Yapılacak İşler:
1. Ciribiribela albümünü anlatan alıntıda "Alen’in 3. Dugme’nin" sözcüklerini içeren yerle açılıp "gibiydi… Ama olmadı." ile kapanan bölümü hiçbir değişiklik yapmadan yeniden verin.
2. Ciribiribela albümünü anlatan alıntının son cümlesinden sonra gelecek metni yazarak alıntıyı devam ettirin.

Alıntı:
Alen’in 3. Dugme’nin ise 9. albümü olan ‘Ciribiribela’ ise sonun başlangıcı niteliğindeydi. 1988 yılına gelindiğinde Yugoslavya’daki siyasi ortam iyice kaotik bir hâl almaya başlamıştı. Grubun ise bundan etkilenmemesini beklemek tamamı ile hayalcilikti. Yükselen nasyonalizme kendi ‘pasif’ tepkilerini dile getirdiler adeta. Bu albüm uğruna politik suçlara bulaşmayı göze almış, yönetim tarafından isimlerinin altının çizilmesine göz yummuşlardı. Yine vazgeçmediler. Yugoslav tarihi ile kültürünün önemli ögelerinden ‘Djurdjevdan’, Hırvat milliyetçiliğine taş atarcasına söylenen ‘Lijepa Nasa’ ve bunlar gibi 1. Dünya Savaşı'nın özel ezgilerinden olan ‘Tamo daleko’ gibi parçaların bulunduğu albüm Yugoslavya’nın yoğun politik gündemine nefes aldırmış gibiydi… Ama olmadı.

DUGME KOPARKEN...

Sağlanan Malzeme:
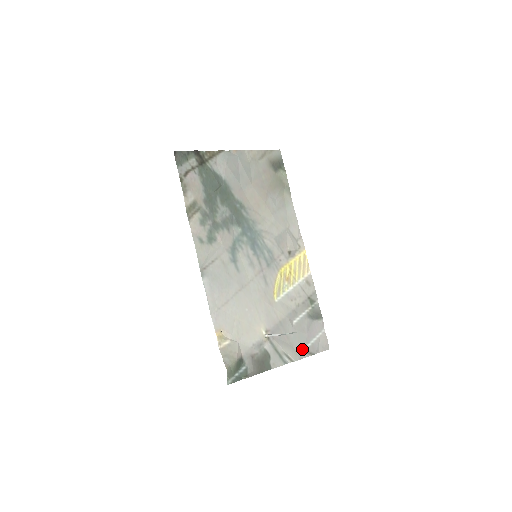
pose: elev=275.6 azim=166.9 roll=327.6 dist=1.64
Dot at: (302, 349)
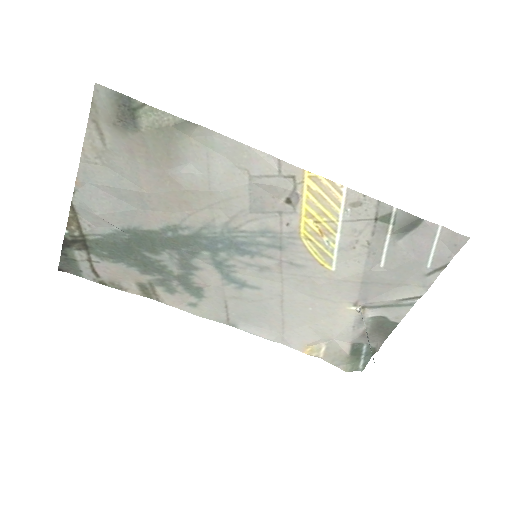
Dot at: (423, 276)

Sıralı Sonuçlar:
1.
Alen’in 3. Dugme’nin ise 9. albümü olan ‘Ciribiribela’ ise sonun başlangıcı niteliğindeydi. 1988 yılına gelindiğinde Yugoslavya’daki siyasi ortam iyice kaotik bir hâl almaya başlamıştı. Grubun ise bundan etkilenmemesini beklemek tamamı ile hayalcilikti. Yükselen nasyonalizme kendi ‘pasif’ tepkilerini dile getirdiler adeta. Bu albüm uğruna politik suçlara bulaşmayı göze almış, yönetim tarafından isimlerinin altının çizilmesine göz yummuşlardı. Yine vazgeçmediler. Yugoslav tarihi ile kültürünün önemli ögelerinden ‘Djurdjevdan’, Hırvat milliyetçiliğine taş atarcasına söylenen ‘Lijepa Nasa’ ve bunlar gibi 1. Dünya Savaşı'nın özel ezgilerinden olan ‘Tamo daleko’ gibi parçaların bulunduğu albüm Yugoslavya’nın yoğun politik gündemine nefes aldırmış gibiydi… Ama olmadı.

2.
Ciribiribela’da savaşın çıkması hâlinde ne yapacaklarını birbirine soran çiftten bahseder Alen. Çift en sonunda 'evde kalıp öpüşmeye' karar verir. Normal şartlarda Dugme’nin sahneyi terk etmesi hayal kırıklığı olurdu. Ama bu denli zor bir dönemde masum bir çift bile böyle bir karar verirken Dugme’nin kopması sadece Yugoslav dinleyicileri için değil, tüm dünyada folklorik rock’ın sadık dinleyicileri adına oldukça üzücü oldu… Dugme koptu, herkes başka bir yolun yolcusuydu. Goran kemanına geri dönüp film müziklerine bıraktığı yerden devam etti. Daha sonra da tüm dünyayı oynatan, Kusturica filmlerinden fırlama orkestrasını kurup yoluna devam etti. Alen saklandığı delikten çıkıp birkaç single yayınladı. Tifa bol bol eski günleri andı, güzel şarkılar yaptı ve Zeljeznicar tribünlerine Grbavica’yı*** söyletti. Aralarından bilgisayar ticareti yapmaya başlayanlar bile oldu, İpe gibi kaybolan Dugme’ler de…
      
MOZAİK BİTMEDEN ÖNCE...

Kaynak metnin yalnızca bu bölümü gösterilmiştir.